Sunday, February 18, 2018

Statistics Sunday: What Are Residuals?

Recently, I wrote two posts about quantile regression - find them here and here. In the first post, I talked about an assumption of linear regression: homoscedasticity, "the variance of scores at one point on the line should be equal to the distribution of scores at other points along the line."


What I was talking about here has to do with the difference between the predicted value (which falls on the regression line) and the observed value (the points, which may or may not fall along the line). This difference is called a residual:

Residual = Observed - Predicted

There is one residual for each case used in your regression, and both the sum and mean of the residuals will be 0. In standard linear regression, which is known as ordinary least squares regression, the goal is to find a line that minimizes the residuals - some residuals will be positive and some will be negative. Remember, when you're dealing with deviations from some measure of central tendency, you need to square them, or else they add up to 0. Your regression line, then, is one that minimizes these squared residuals - least squares.

But, you might ask, why does variance need to be consistent across the regression line? Sure, you want a line that minimizes your residuals, but obviously, your residuals are going to vary to some degree. 

When I first introduced linear regression to you, I gave this basic linear equation you've probably encountered before:

y = bx + a

where b is the slope (measure of the effect of x on y), and a is the constant (the predicted value of y when x=0). But I left out one more term you'd find in linear regression - the error term:

y = bx + a + e

For this error term to be valid, there has to be consistent error - you don't want the error to be wildly different for some points than others. Otherwise, you can't model it (not with a single term, anyway).

When you conduct a linear regression, you should plot your residuals. This is easy to do in R. Let's use the same dataset I used for the quantile regression example, and we'll conduct a linear regression with these data (even though we're violating a key assumption - this is just to demonstrate the procedure). Specify the linear regression using lm, followed by the model outcome~predictor(s):

library(quantreg)
library(ggplot)
options(scipen=999)
model<-lm(foodexp~income, engel)
summary(model)

That gives me the following output:


I can reference my residuals with resid(model_name):

ggplot(engel, aes(foodexp,resid(model))) + geom_point()

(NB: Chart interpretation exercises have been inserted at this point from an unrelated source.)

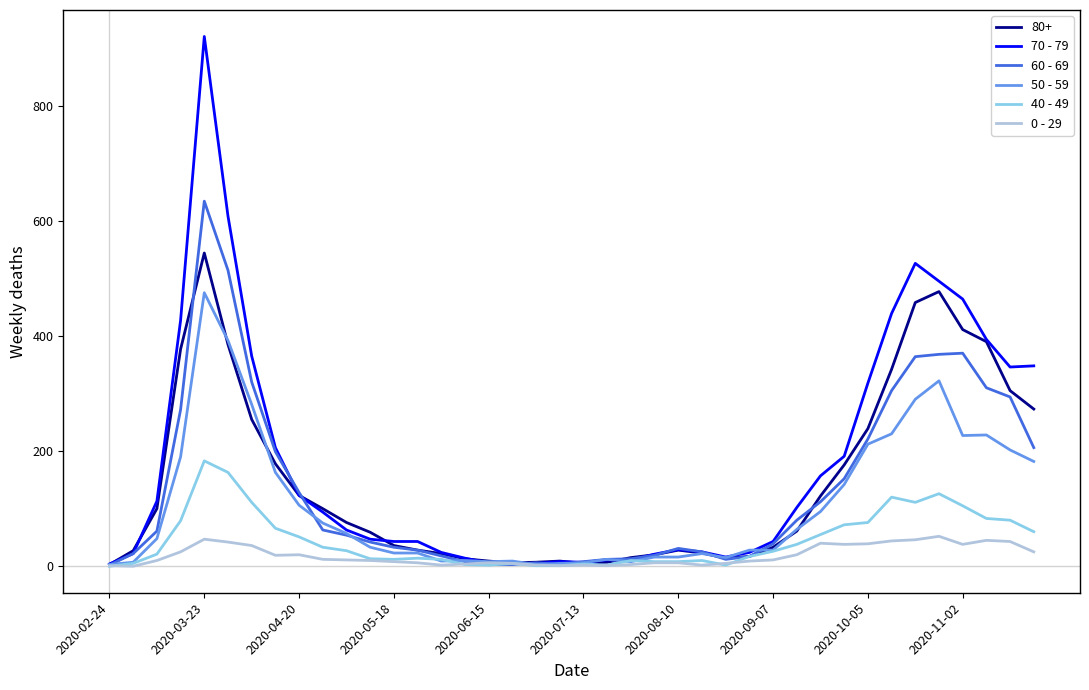

List the series in order of their peak value, highest first.

70 - 79, 60 - 69, 80+, 50 - 59, 40 - 49, 0 - 29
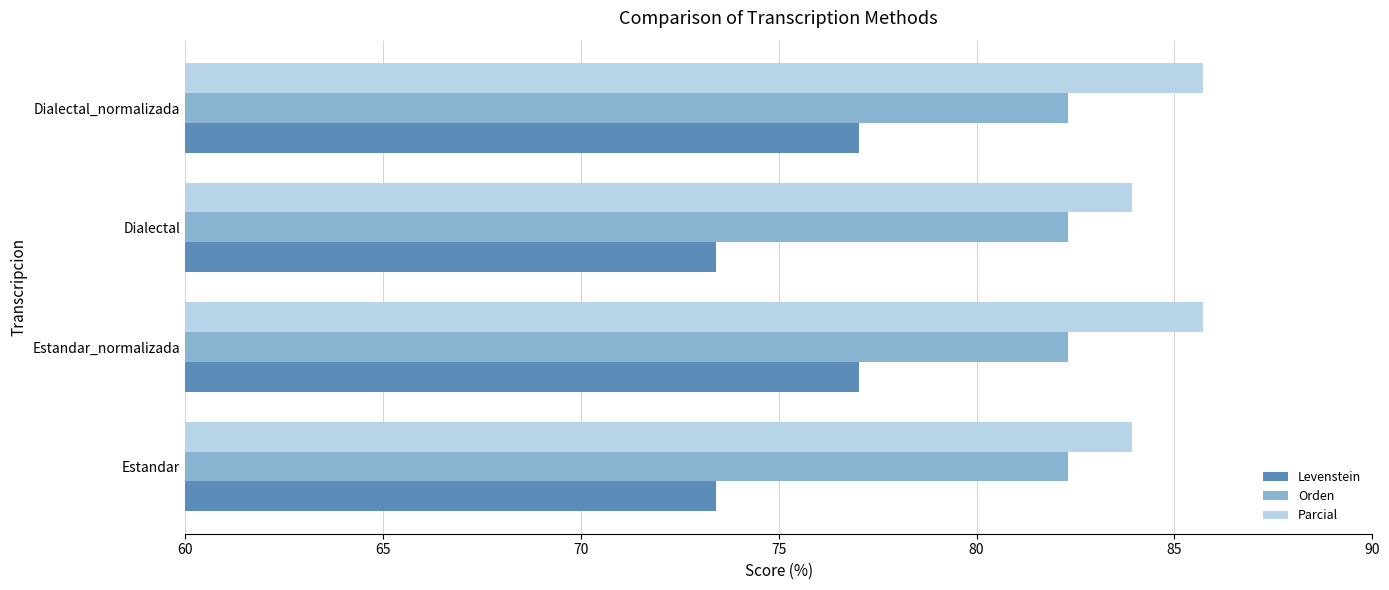

What is the difference between the second highest and minimum values in the Levenstein series?

3.6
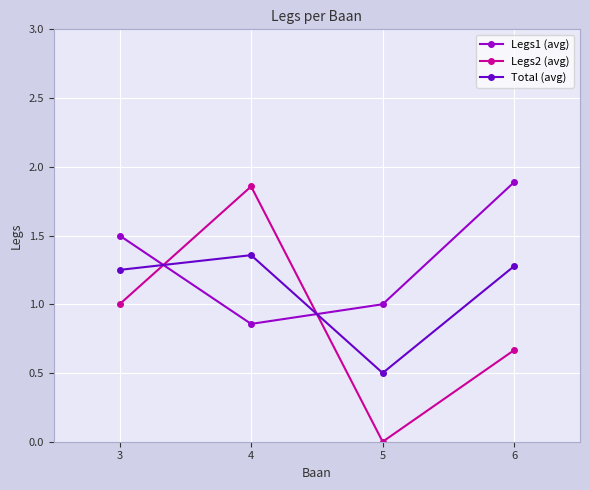

How many interior local peaks does the Total (avg) series have?

1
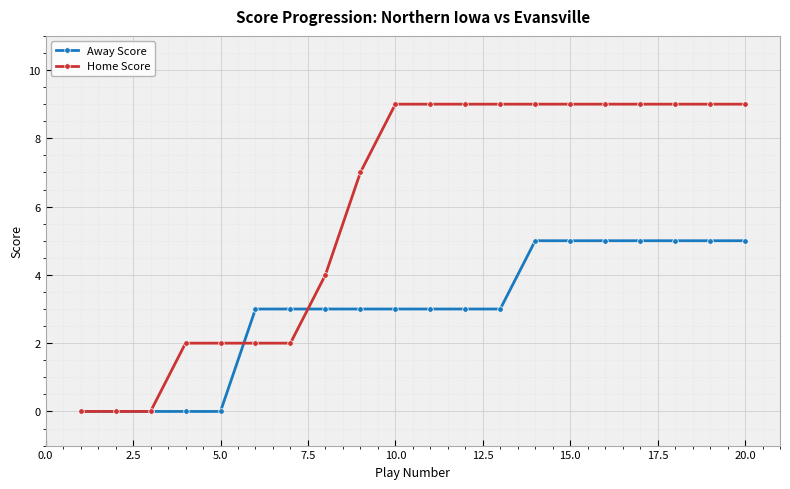

Rank the series by their average value, from highest to lowest.

Home Score, Away Score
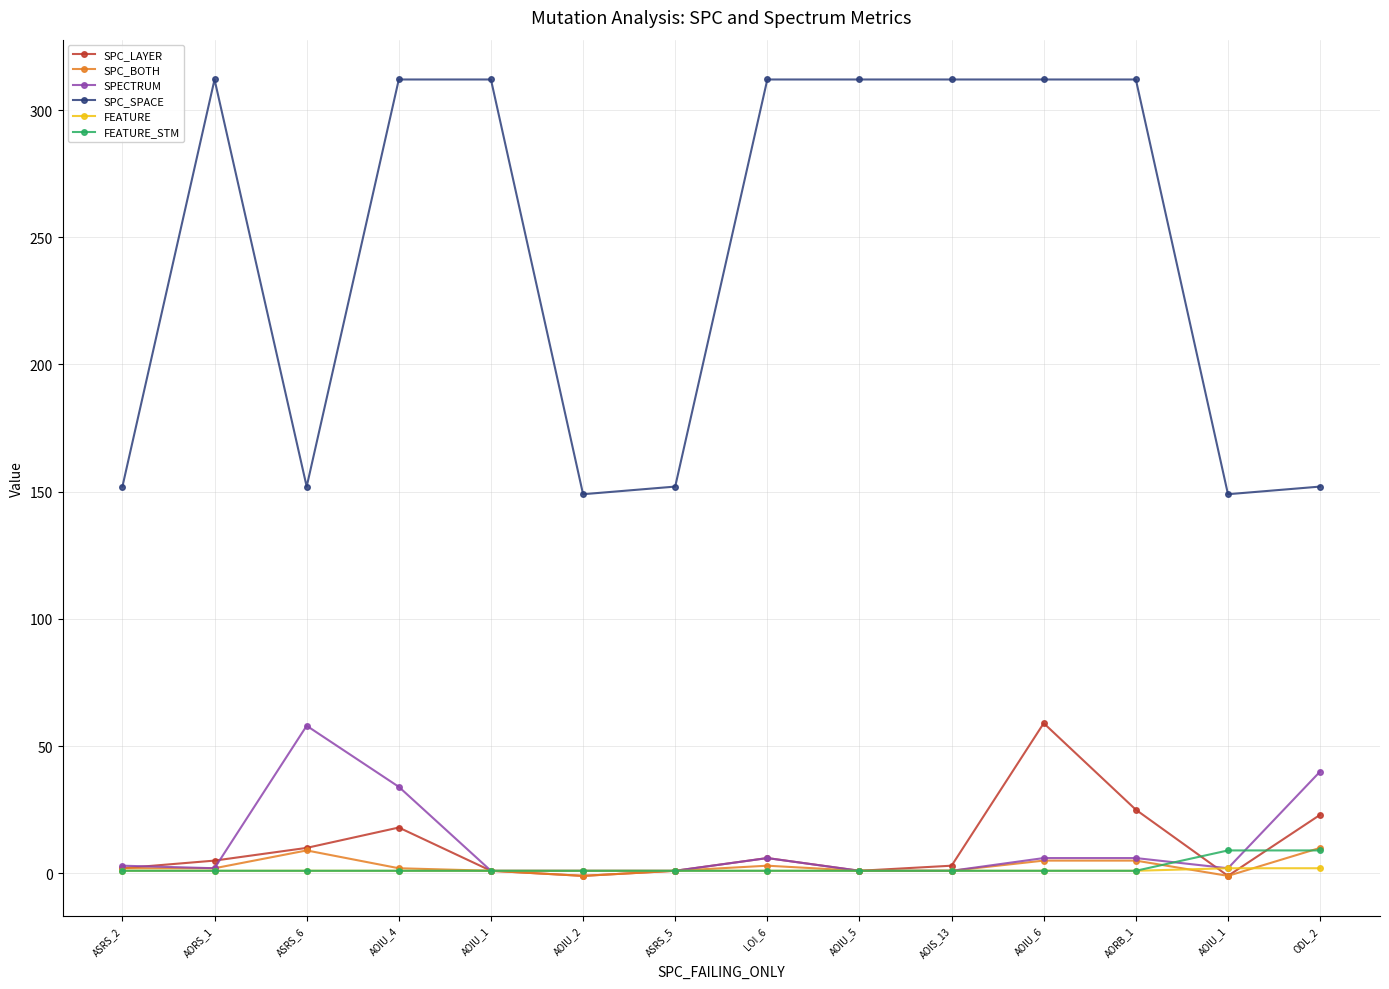

Reading left to right, transcribe all the data shown in this chart.

SPC_LAYER: 2	5	10	18	1	-1	1	6	1	3	59	25	-1	23
SPC_BOTH: 2	2	9	2	1	-1	1	3	1	1	5	5	-1	10
SPECTRUM: 3	2	58	34	1	1	1	6	1	1	6	6	2	40
SPC_SPACE: 152	312	152	312	312	149	152	312	312	312	312	312	149	152
FEATURE: 1	1	1	1	1	1	1	1	1	1	1	1	2	2
FEATURE_STM: 1	1	1	1	1	1	1	1	1	1	1	1	9	9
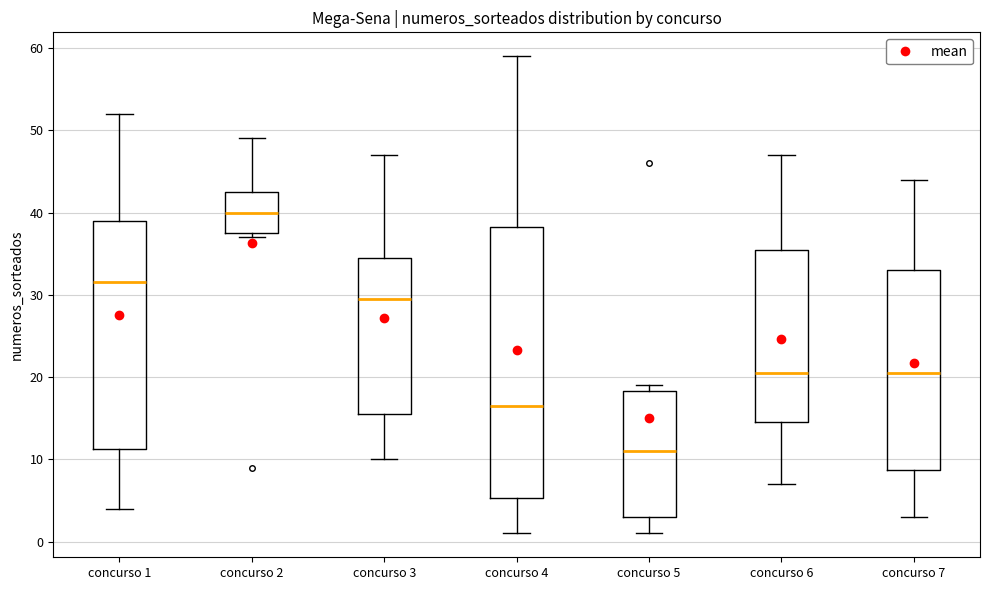

Where is the lower edge of the box for concurso 3 on the y-axis? The values are not printed on the chart, so give them approximately, as read against the axis.

16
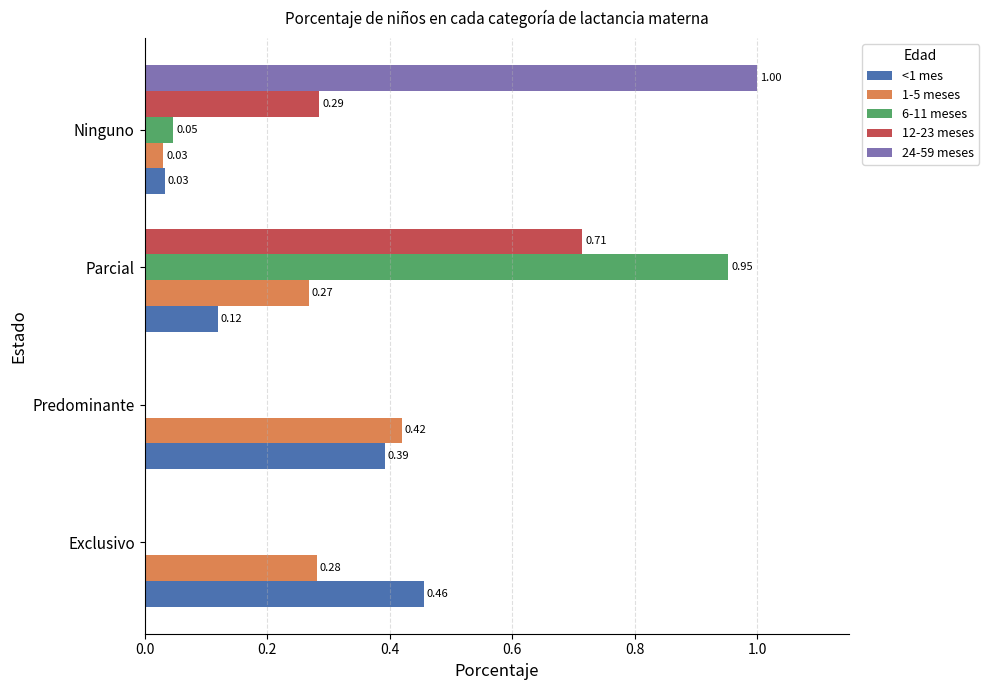

What is the sum of all 24-59 meses values?

1.0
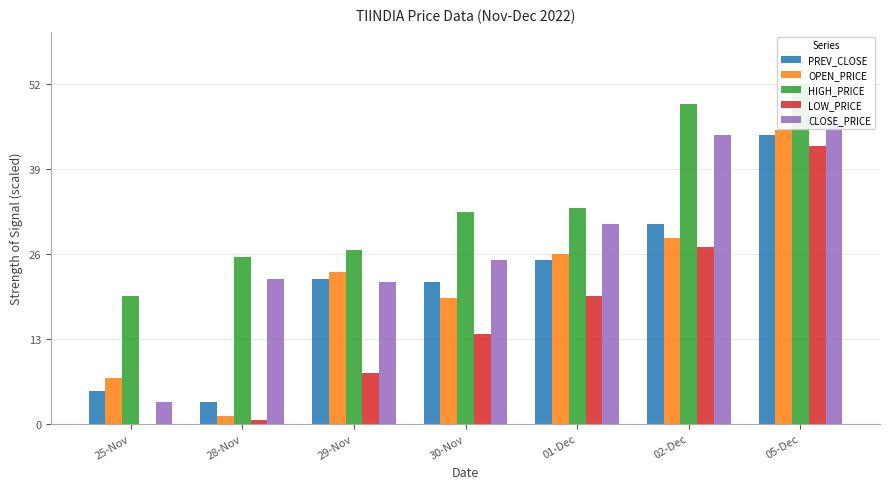

What is the label of the 3rd bar from the right?

01-Dec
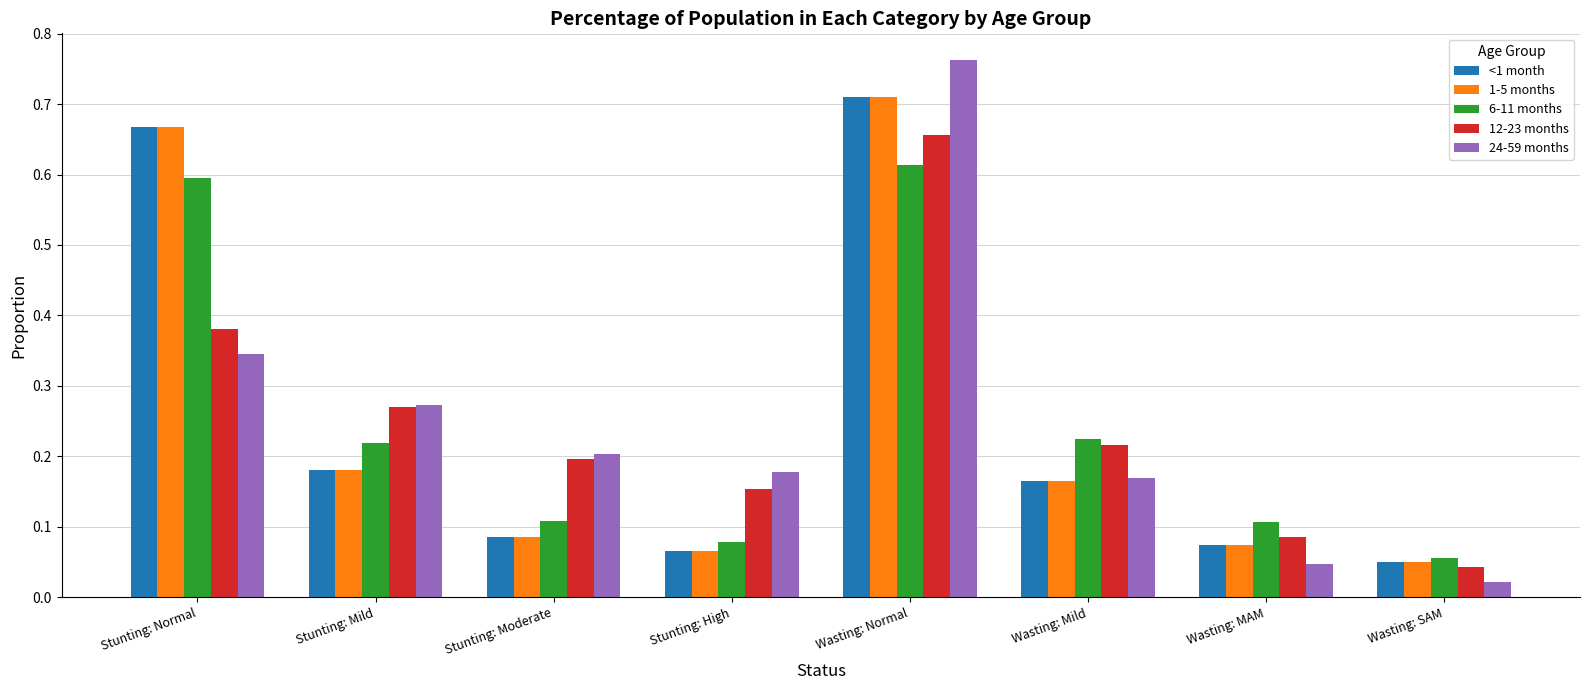

Which category has the highest value in the 24-59 months series?

Wasting: Normal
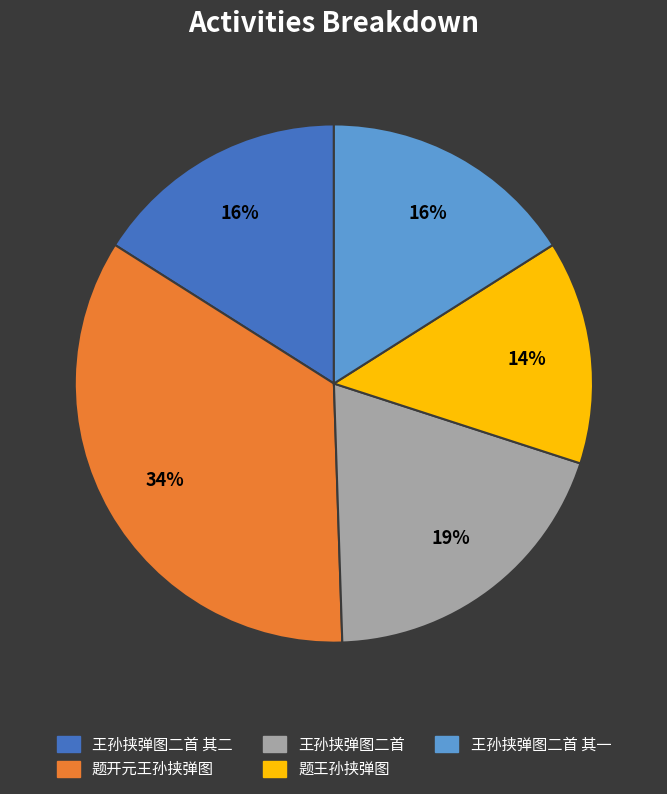

How many segments does this pie chart have?

5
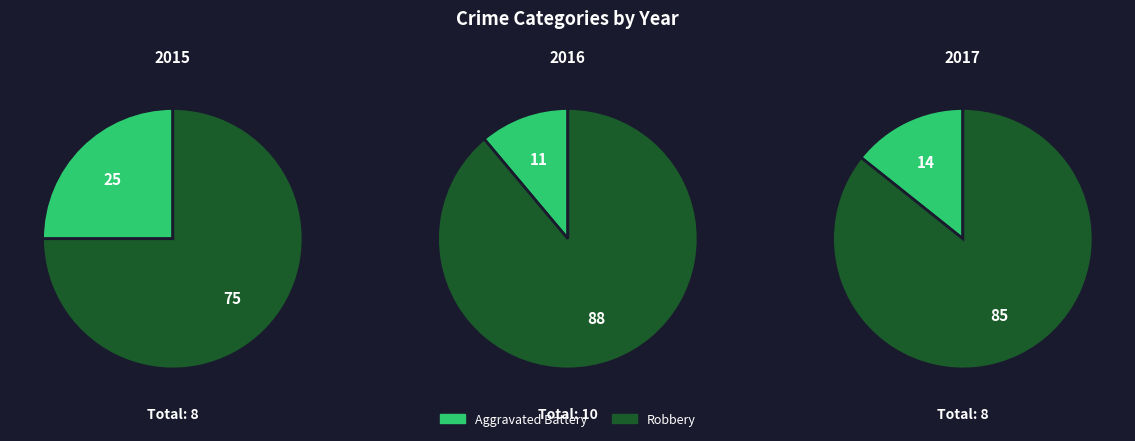

Which series changed the most between Aggravated Battery and Robbery?

2016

You'll notice a lot of the residuals cluster around 0, meaning the predicted values are close to the observed values. But for higher values of y, the residuals are also larger, so this plot once again demonstrates that ordinary least squares regression isn't suited for this dataset. Yet another reason why it's important to look at your residuals.

I'm out of town at the moment, attending the Association of Test Publishers Innovations in Testing meeting. Hopefully I'll have some things to share from the conference over the next couple days. At the very least, it's a lot warmer here than it is in Chicago.